India's total coronavirus death toll is projected to near 960,000 by Aug 1, the IHME model showed.

But about 80,000 of those lives can be saved if 95 per cent of the population adhere to using masks in public. A projected vaccine roll-out - if kept on track - may save another 85,600 lives, the report said.
Globally, the projection model has the tally of fatalities topping five million by Aug 1. A worse-case scenario accounting for looser social distancing measures puts the number at 5.4 million. The current toll stands at over 3.1 million.
Such projections may be reliable only in the short term, however, said Professor Gautam Menon of Ashoka University in India.

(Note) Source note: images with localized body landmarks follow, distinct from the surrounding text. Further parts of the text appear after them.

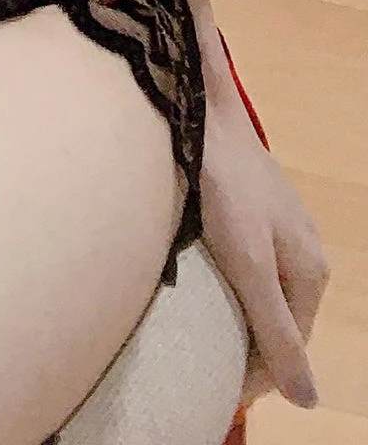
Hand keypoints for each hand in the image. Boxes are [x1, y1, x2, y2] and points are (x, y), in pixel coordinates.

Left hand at [197, 63, 328, 408]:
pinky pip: (247, 262)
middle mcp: (305, 249)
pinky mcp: (254, 206)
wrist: (199, 106)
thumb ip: (276, 329)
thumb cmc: (222, 183)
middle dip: (245, 344)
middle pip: (279, 320)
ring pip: (262, 291)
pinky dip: (226, 281)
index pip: (292, 348)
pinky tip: (198, 279)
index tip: (215, 385)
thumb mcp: (248, 263)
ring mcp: (280, 224)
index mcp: (312, 269)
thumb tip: (308, 401)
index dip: (256, 372)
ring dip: (234, 313)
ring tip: (195, 327)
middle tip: (200, 359)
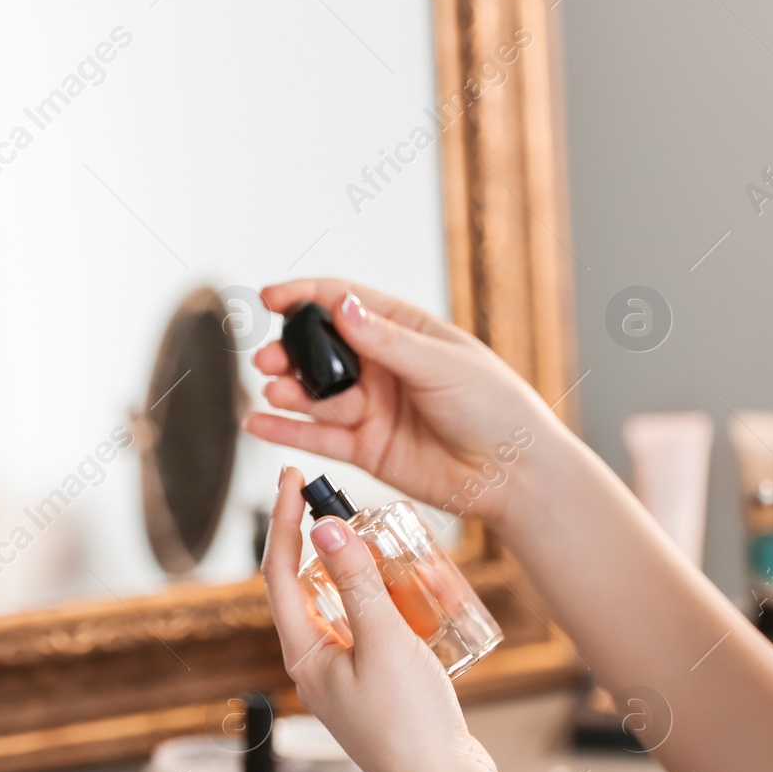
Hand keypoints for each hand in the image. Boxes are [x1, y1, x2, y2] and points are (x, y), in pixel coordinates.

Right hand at [246, 279, 560, 528]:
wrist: (514, 474)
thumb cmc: (496, 409)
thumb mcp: (442, 365)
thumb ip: (386, 341)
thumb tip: (342, 307)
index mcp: (406, 332)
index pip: (344, 303)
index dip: (305, 297)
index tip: (270, 299)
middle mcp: (384, 368)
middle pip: (321, 351)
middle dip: (289, 351)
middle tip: (269, 358)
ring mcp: (373, 408)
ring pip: (316, 395)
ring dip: (288, 390)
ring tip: (274, 389)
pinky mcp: (367, 449)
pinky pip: (318, 436)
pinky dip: (287, 429)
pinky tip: (258, 422)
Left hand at [262, 466, 497, 771]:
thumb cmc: (411, 727)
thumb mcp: (385, 641)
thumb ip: (356, 582)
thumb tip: (324, 526)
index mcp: (304, 654)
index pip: (279, 572)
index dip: (282, 520)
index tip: (292, 478)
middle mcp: (317, 666)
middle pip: (308, 587)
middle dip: (324, 543)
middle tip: (348, 505)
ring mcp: (345, 679)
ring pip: (342, 608)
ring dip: (359, 573)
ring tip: (385, 545)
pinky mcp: (375, 688)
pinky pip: (370, 630)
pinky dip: (385, 603)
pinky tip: (414, 597)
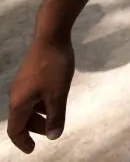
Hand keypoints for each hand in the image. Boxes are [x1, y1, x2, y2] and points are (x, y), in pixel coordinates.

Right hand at [7, 36, 74, 153]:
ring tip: (57, 115)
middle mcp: (16, 94)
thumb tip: (54, 136)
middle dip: (36, 128)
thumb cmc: (54, 67)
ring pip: (28, 107)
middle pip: (22, 119)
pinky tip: (56, 98)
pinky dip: (41, 103)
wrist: (51, 37)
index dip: (23, 141)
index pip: (15, 129)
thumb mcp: (58, 94)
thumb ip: (56, 116)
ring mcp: (22, 83)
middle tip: (54, 130)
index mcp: (19, 102)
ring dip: (40, 115)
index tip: (32, 149)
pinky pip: (32, 96)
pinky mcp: (29, 75)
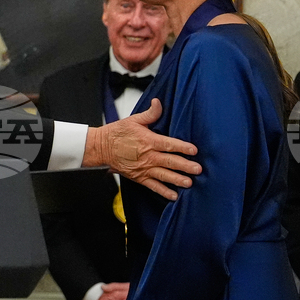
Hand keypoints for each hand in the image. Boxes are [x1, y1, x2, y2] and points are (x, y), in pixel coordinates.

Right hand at [82, 99, 200, 199]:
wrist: (101, 148)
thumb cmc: (116, 134)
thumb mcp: (133, 120)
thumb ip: (150, 114)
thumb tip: (158, 103)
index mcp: (148, 141)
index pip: (169, 144)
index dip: (183, 147)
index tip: (194, 150)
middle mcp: (148, 156)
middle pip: (170, 161)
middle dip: (185, 166)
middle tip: (198, 170)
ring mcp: (144, 168)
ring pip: (164, 175)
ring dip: (177, 179)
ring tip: (189, 183)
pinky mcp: (139, 177)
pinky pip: (153, 186)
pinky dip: (163, 191)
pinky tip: (173, 196)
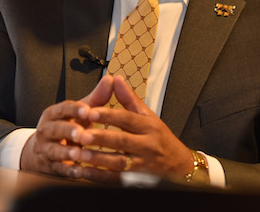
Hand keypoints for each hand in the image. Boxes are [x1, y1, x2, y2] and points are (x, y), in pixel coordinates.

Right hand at [20, 75, 114, 177]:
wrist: (41, 150)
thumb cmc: (67, 127)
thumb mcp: (79, 112)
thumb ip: (96, 98)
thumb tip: (110, 79)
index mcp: (54, 114)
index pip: (63, 108)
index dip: (75, 109)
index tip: (87, 110)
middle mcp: (47, 130)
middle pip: (56, 129)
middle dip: (69, 131)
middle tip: (82, 134)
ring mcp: (46, 148)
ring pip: (54, 150)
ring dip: (66, 152)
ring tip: (78, 154)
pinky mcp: (49, 165)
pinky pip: (58, 168)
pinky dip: (68, 170)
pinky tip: (78, 171)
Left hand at [70, 75, 194, 183]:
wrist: (179, 166)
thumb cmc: (160, 138)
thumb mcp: (149, 116)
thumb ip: (129, 99)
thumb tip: (115, 78)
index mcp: (149, 126)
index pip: (127, 119)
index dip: (108, 115)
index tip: (90, 112)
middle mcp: (147, 145)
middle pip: (122, 140)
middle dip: (101, 138)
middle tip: (80, 134)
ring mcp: (143, 164)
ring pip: (119, 162)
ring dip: (98, 159)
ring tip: (80, 153)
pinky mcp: (137, 180)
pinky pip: (116, 179)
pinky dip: (100, 176)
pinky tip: (84, 171)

The professor of physics and biology, who has conducted his own independent Covid-19 calculations, told Indian news agency PTI: "Any excessively precise prediction, of a peak within just a five-day window, would ignore the many uncertainties associated with the inputs to any such calculation."
Countries have pledged to help India stem its outbreak, as the South Asian nation's healthcare system teeters on the brink of collapse with desperately ill patients being turned away from overcrowded hospitals grappling with a severe shortage of beds and oxygen.
Several cities have ordered curfews, while police have been deployed to enforce social distancing and mask wearing. The southern state of Karnataka, home to the tech city of Bengaluru, has ordered a 14-day lockdown from today, joining the western industrial state of Maharashtra, whose lockdown runs until May 1.
Some states were set to lift the lockdown measures this week, though. Public health experts fear the patchy curbs, complicated by local elections and mass festival gatherings, could prompt further breakouts elsewhere.
Politicians, especially Prime Minister Narendra Modi, have faced criticism for holding rallies during state election campaigns that drew thousands packed into stadiums and grounds.
Mr Modi at the weekend pleaded for all citizens to get vaccinated and exercise caution to bring the outbreak under control.